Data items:
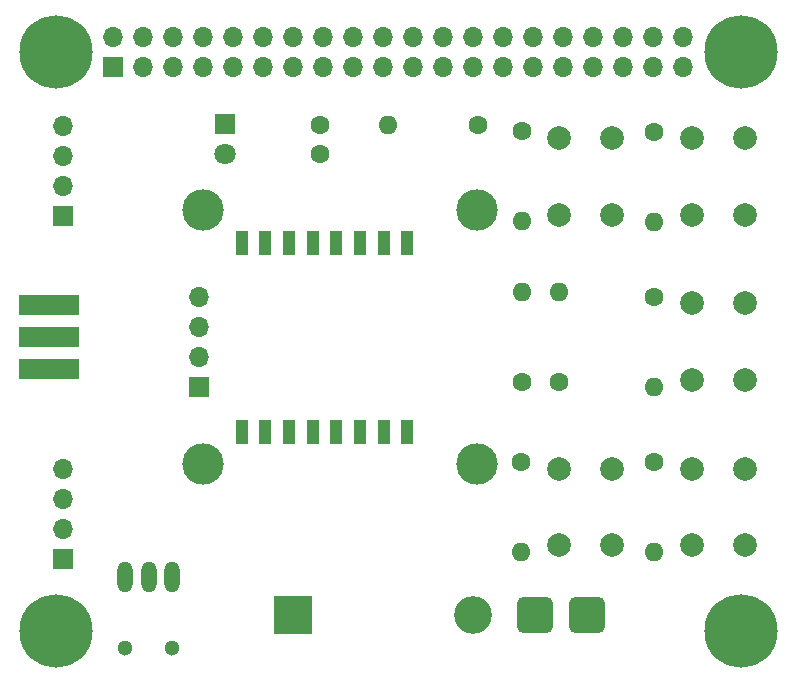
<source format=gbr>
%TF.GenerationSoftware,KiCad,Pcbnew,7.0.1-0*%
%TF.CreationDate,2023-11-24T13:11:02+01:00*%
%TF.ProjectId,LoRa_Hat,4c6f5261-5f48-4617-942e-6b696361645f,rev?*%
%TF.SameCoordinates,Original*%
%TF.FileFunction,Soldermask,Bot*%
%TF.FilePolarity,Negative*%
%FSLAX46Y46*%
G04 Gerber Fmt 4.6, Leading zero omitted, Abs format (unit mm)*
G04 Created by KiCad (PCBNEW 7.0.1-0) date 2023-11-24 13:11:02*
%MOMM*%
%LPD*%
G01*
G04 APERTURE LIST*
G04 Aperture macros list*
%AMRoundRect*
0 Rectangle with rounded corners*
0 $1 Rounding radius*
0 $2 $3 $4 $5 $6 $7 $8 $9 X,Y pos of 4 corners*
0 Add a 4 corners polygon primitive as box body*
4,1,4,$2,$3,$4,$5,$6,$7,$8,$9,$2,$3,0*
0 Add four circle primitives for the rounded corners*
1,1,$1+$1,$2,$3*
1,1,$1+$1,$4,$5*
1,1,$1+$1,$6,$7*
1,1,$1+$1,$8,$9*
0 Add four rect primitives between the rounded corners*
20,1,$1+$1,$2,$3,$4,$5,0*
20,1,$1+$1,$4,$5,$6,$7,0*
20,1,$1+$1,$6,$7,$8,$9,0*
20,1,$1+$1,$8,$9,$2,$3,0*%
G04 Aperture macros list end*
%ADD10C,6.200000*%
%ADD11C,1.300000*%
%ADD12O,1.308000X2.616000*%
%ADD13R,3.200000X3.200000*%
%ADD14O,3.200000X3.200000*%
%ADD15C,1.600000*%
%ADD16O,1.600000X1.600000*%
%ADD17C,2.000000*%
%ADD18R,1.700000X1.700000*%
%ADD19O,1.700000X1.700000*%
%ADD20C,3.500000*%
%ADD21RoundRect,0.468750X1.031250X1.031250X-1.031250X1.031250X-1.031250X-1.031250X1.031250X-1.031250X0*%
%ADD22R,1.800000X1.800000*%
%ADD23C,1.800000*%
%ADD24R,1.000000X2.000000*%
%ADD25R,5.080000X1.800000*%
G04 APERTURE END LIST*
D10*
%TO.C,*%
X171900001Y-75500000D03*
%TD*%
%TO.C,*%
X113900001Y-75500000D03*
%TD*%
%TO.C,*%
X113900001Y-124500000D03*
%TD*%
%TO.C,*%
X171900001Y-124500000D03*
%TD*%
D11*
%TO.C,J6*%
X119770000Y-125912500D03*
X123770000Y-125912500D03*
D12*
X121770000Y-119912500D03*
X123770000Y-119912500D03*
X119770000Y-119912500D03*
%TD*%
D13*
%TO.C,D1*%
X134020000Y-123110000D03*
D14*
X149260000Y-123110000D03*
%TD*%
D15*
%TO.C,R5*%
X164570000Y-82210000D03*
D16*
X164570000Y-89830000D03*
%TD*%
D17*
%TO.C,SW5*%
X167770000Y-89250000D03*
X167770000Y-82750000D03*
X172270000Y-89250000D03*
X172270000Y-82750000D03*
%TD*%
D15*
%TO.C,C1*%
X136270000Y-84110000D03*
X136270000Y-81610000D03*
%TD*%
%TO.C,R4*%
X164540000Y-96200000D03*
D16*
X164540000Y-103820000D03*
%TD*%
D15*
%TO.C,R2*%
X153370000Y-82190000D03*
D16*
X153370000Y-89810000D03*
%TD*%
D18*
%TO.C,J2*%
X126020000Y-103820000D03*
D19*
X126020000Y-101280000D03*
X126020000Y-98740000D03*
X126020000Y-96200000D03*
D20*
X126420000Y-88850000D03*
X126420000Y-110360000D03*
X149620000Y-88850000D03*
X149620000Y-110360000D03*
%TD*%
D17*
%TO.C,SW1*%
X156520000Y-117250000D03*
X156520000Y-110750000D03*
X161020000Y-117250000D03*
X161020000Y-110750000D03*
%TD*%
D15*
%TO.C,R7*%
X156520000Y-103370000D03*
D16*
X156520000Y-95750000D03*
%TD*%
D21*
%TO.C,J8*%
X158927745Y-123110000D03*
%TD*%
D17*
%TO.C,SW2*%
X156520000Y-89250000D03*
X156520000Y-82750000D03*
X161020000Y-89250000D03*
X161020000Y-82750000D03*
%TD*%
D21*
%TO.C,J7*%
X154477745Y-123110000D03*
%TD*%
D15*
%TO.C,R1*%
X153290000Y-110200000D03*
D16*
X153290000Y-117820000D03*
%TD*%
D15*
%TO.C,R6*%
X153370000Y-103370000D03*
D16*
X153370000Y-95750000D03*
%TD*%
D18*
%TO.C,J4*%
X114545000Y-118410000D03*
D19*
X114545000Y-115870000D03*
X114545000Y-113330000D03*
X114545000Y-110790000D03*
%TD*%
D15*
%TO.C,R8*%
X149670000Y-81610000D03*
D16*
X142050000Y-81610000D03*
%TD*%
D22*
%TO.C,D2*%
X128270000Y-81570000D03*
D23*
X128270000Y-84110000D03*
%TD*%
D17*
%TO.C,SW4*%
X167770000Y-103250000D03*
X167770000Y-96750000D03*
X172270000Y-103250000D03*
X172270000Y-96750000D03*
%TD*%
D18*
%TO.C,J3*%
X114520000Y-89360000D03*
D19*
X114520000Y-86820000D03*
X114520000Y-84280000D03*
X114520000Y-81740000D03*
%TD*%
D15*
%TO.C,R3*%
X164540000Y-110200000D03*
D16*
X164540000Y-117820000D03*
%TD*%
D17*
%TO.C,SW3*%
X167770000Y-117250000D03*
X167770000Y-110750000D03*
X172270000Y-117250000D03*
X172270000Y-110750000D03*
%TD*%
D18*
%TO.C,J1*%
X118770000Y-76770000D03*
D19*
X118770000Y-74230000D03*
X121310000Y-76770000D03*
X121310000Y-74230000D03*
X123850000Y-76770000D03*
X123850000Y-74230000D03*
X126390000Y-76770000D03*
X126390000Y-74230000D03*
X128930000Y-76770000D03*
X128930000Y-74230000D03*
X131470000Y-76770000D03*
X131470000Y-74230000D03*
X134010000Y-76770000D03*
X134010000Y-74230000D03*
X136550000Y-76770000D03*
X136550000Y-74230000D03*
X139090000Y-76770000D03*
X139090000Y-74230000D03*
X141630000Y-76770000D03*
X141630000Y-74230000D03*
X144170000Y-76770000D03*
X144170000Y-74230000D03*
X146710000Y-76770000D03*
X146710000Y-74230000D03*
X149250000Y-76770000D03*
X149250000Y-74230000D03*
X151790000Y-76770000D03*
X151790000Y-74230000D03*
X154330000Y-76770000D03*
X154330000Y-74230000D03*
X156870000Y-76770000D03*
X156870000Y-74230000D03*
X159410000Y-76770000D03*
X159410000Y-74230000D03*
X161950000Y-76770000D03*
X161950000Y-74230000D03*
X164490000Y-76770000D03*
X164490000Y-74230000D03*
X167030000Y-76770000D03*
X167030000Y-74230000D03*
%TD*%
D24*
%TO.C,U1*%
X143670000Y-107610000D03*
X141670000Y-107610000D03*
X139670000Y-107610000D03*
X137670000Y-107610000D03*
X135670000Y-107610000D03*
X133670000Y-107610000D03*
X131670000Y-107610000D03*
X129670000Y-107610000D03*
X129670000Y-91610000D03*
X131670000Y-91610000D03*
X133670000Y-91610000D03*
X135670000Y-91610000D03*
X137670000Y-91610000D03*
X139670000Y-91610000D03*
X141670000Y-91610000D03*
X143670000Y-91610000D03*
%TD*%
D25*
%TO.C,J5*%
X113350000Y-99610000D03*
X113350000Y-96910000D03*
X113350000Y-102310000D03*
%TD*%
M02*

</source>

— Aim of the exercise —
Make a copy of each line in the records that has the word "KiCad".

— Task output —
%TF.GenerationSoftware,KiCad,Pcbnew,7.0.1-0*%
G04 Created by KiCad (PCBNEW 7.0.1-0) date 2023-11-24 13:11:02*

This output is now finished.